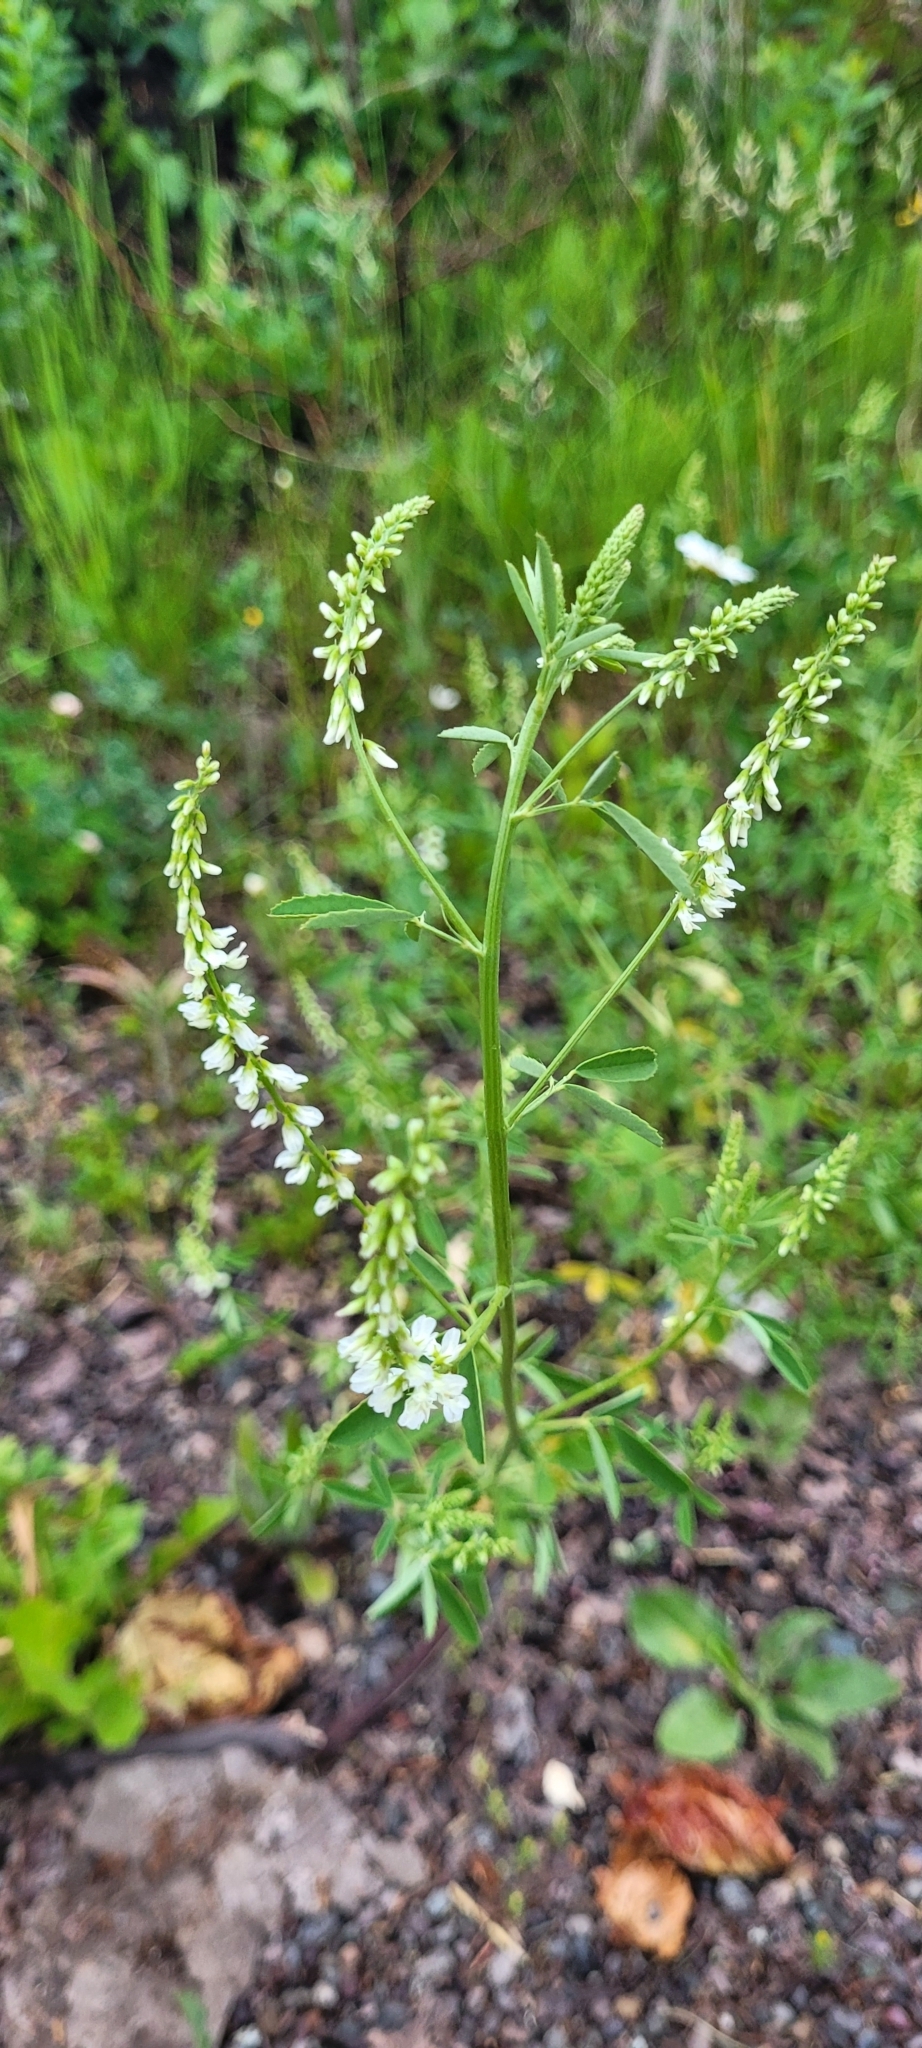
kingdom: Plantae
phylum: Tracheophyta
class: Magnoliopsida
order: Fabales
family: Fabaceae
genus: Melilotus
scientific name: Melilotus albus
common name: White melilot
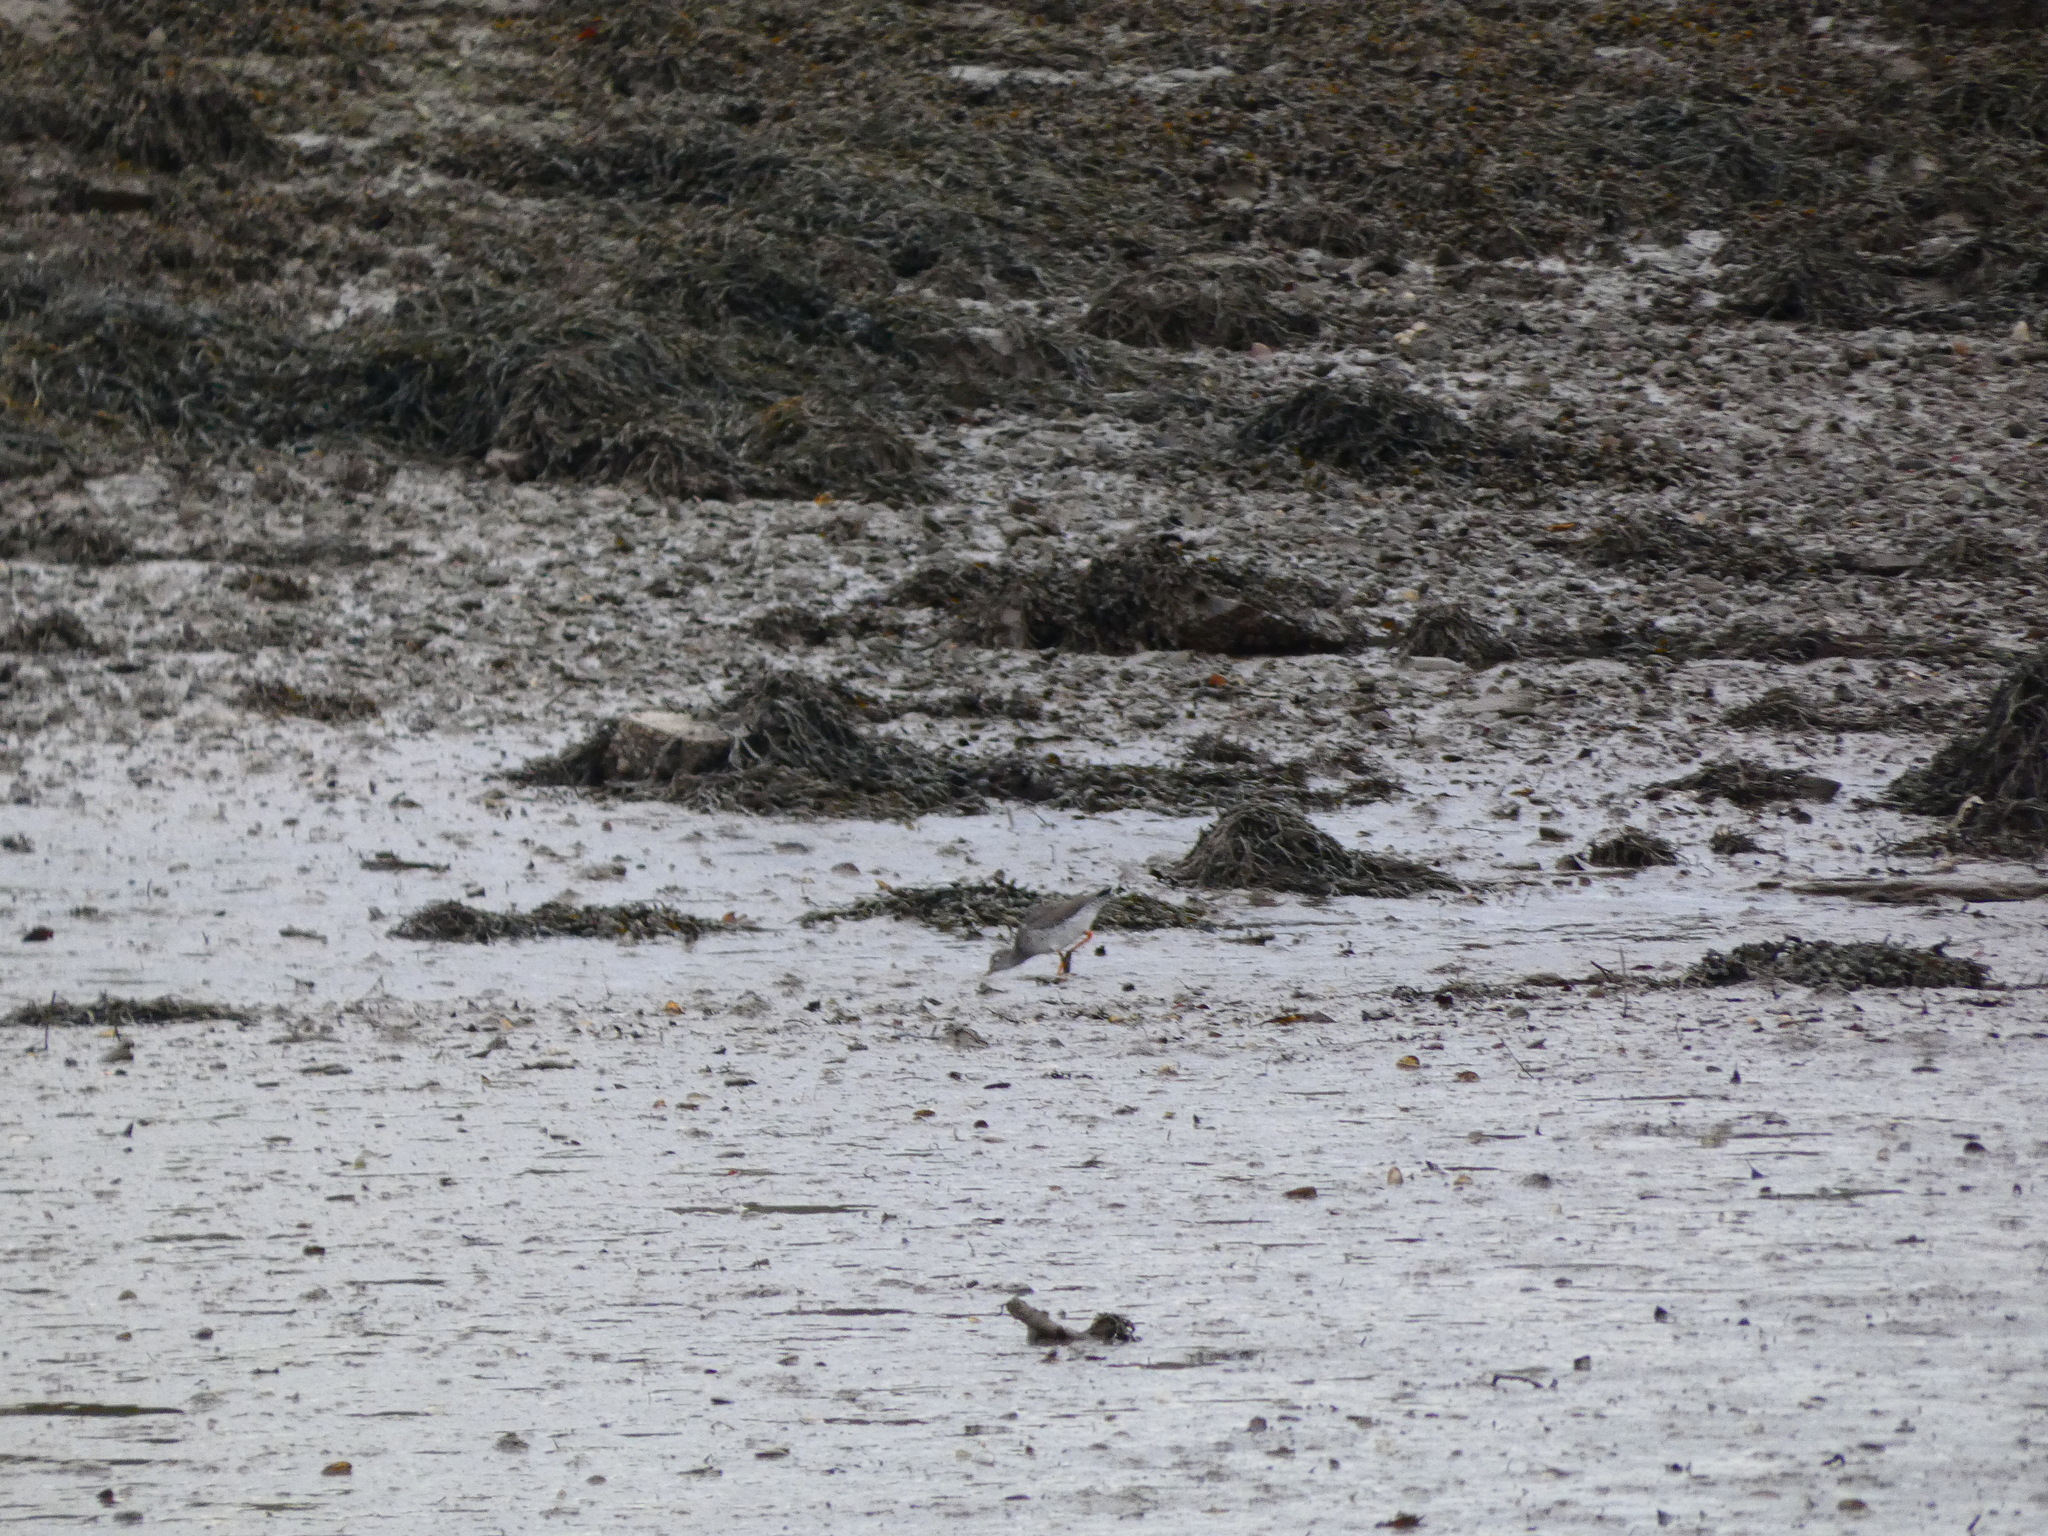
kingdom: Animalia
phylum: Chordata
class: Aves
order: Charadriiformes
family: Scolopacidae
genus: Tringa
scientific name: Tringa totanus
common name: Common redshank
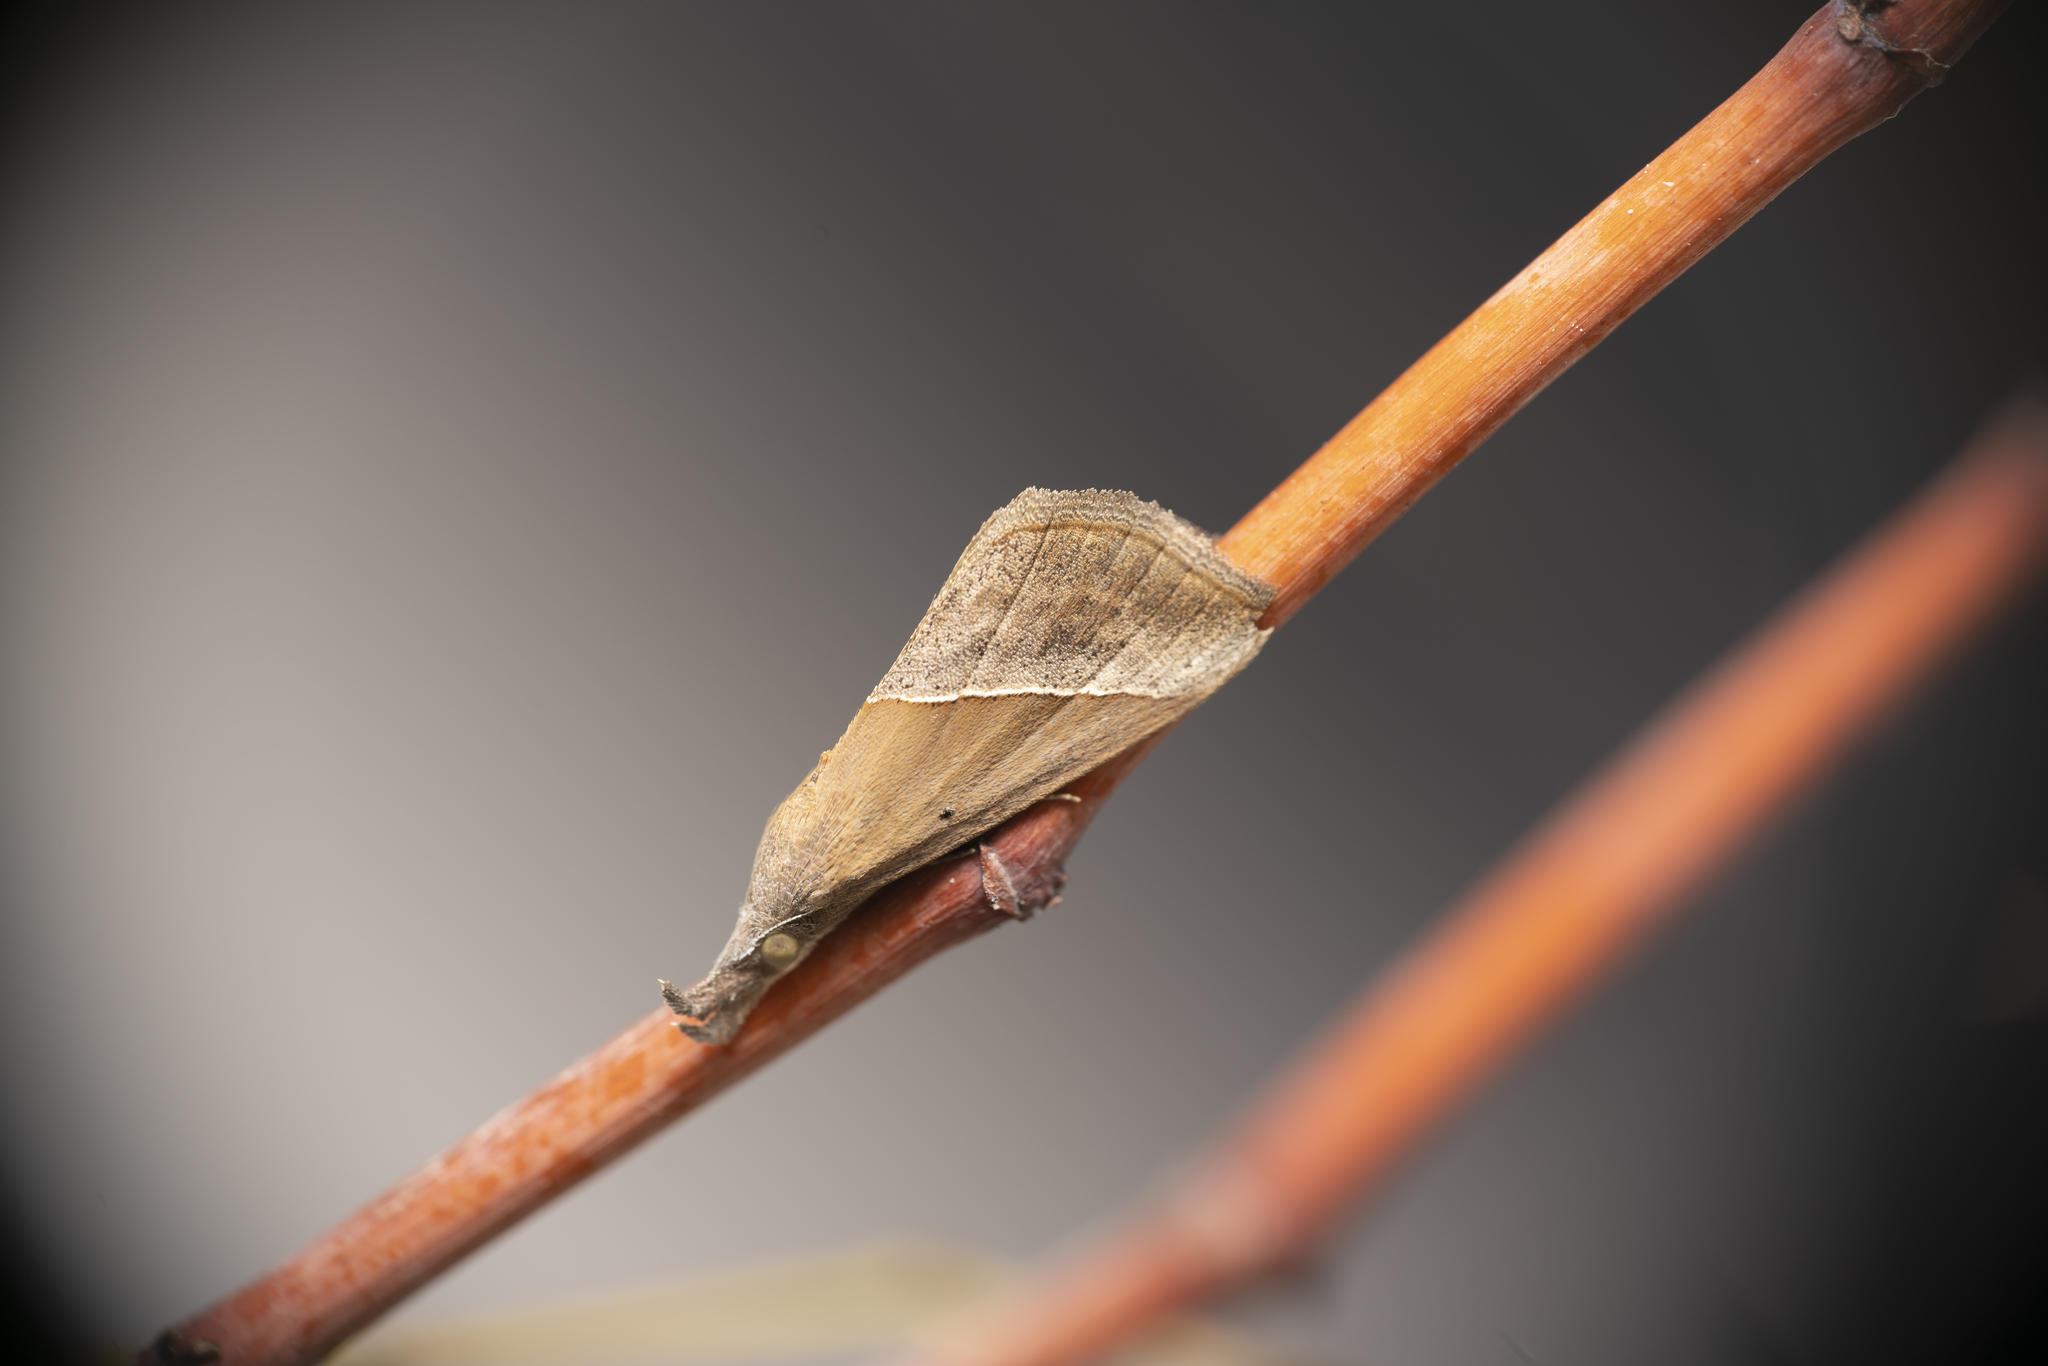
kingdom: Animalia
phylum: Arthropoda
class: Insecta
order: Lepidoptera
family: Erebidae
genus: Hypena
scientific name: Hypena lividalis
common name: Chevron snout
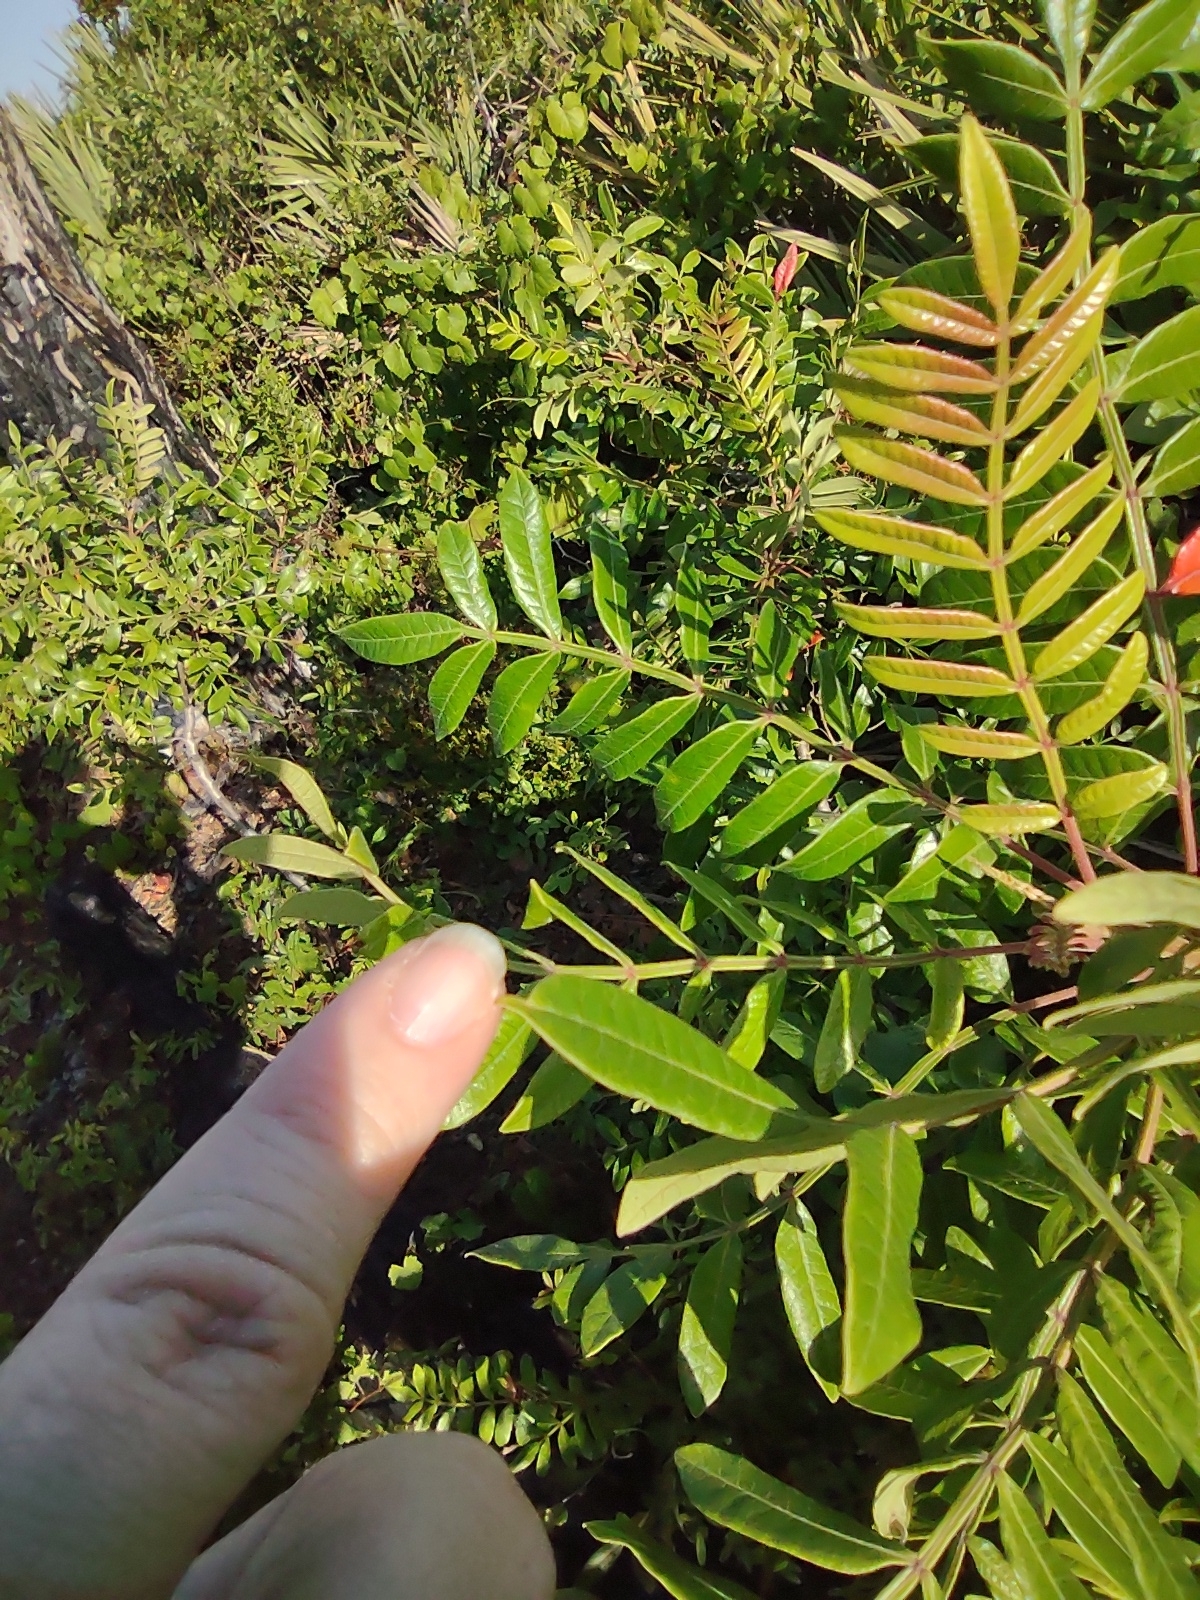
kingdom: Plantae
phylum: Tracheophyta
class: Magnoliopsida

* Instruction:
Reproduce every line of the entries above word for word, leaving out the pictures.

* Output:
kingdom: Plantae
phylum: Tracheophyta
class: Magnoliopsida
order: Fabales
family: Fabaceae
genus: Melilotus
scientific name: Melilotus albus
common name: White melilot
kingdom: Animalia
phylum: Chordata
class: Aves
order: Charadriiformes
family: Scolopacidae
genus: Tringa
scientific name: Tringa totanus
common name: Common redshank
kingdom: Animalia
phylum: Arthropoda
class: Insecta
order: Lepidoptera
family: Erebidae
genus: Hypena
scientific name: Hypena lividalis
common name: Chevron snout
kingdom: Plantae
phylum: Tracheophyta
class: Magnoliopsida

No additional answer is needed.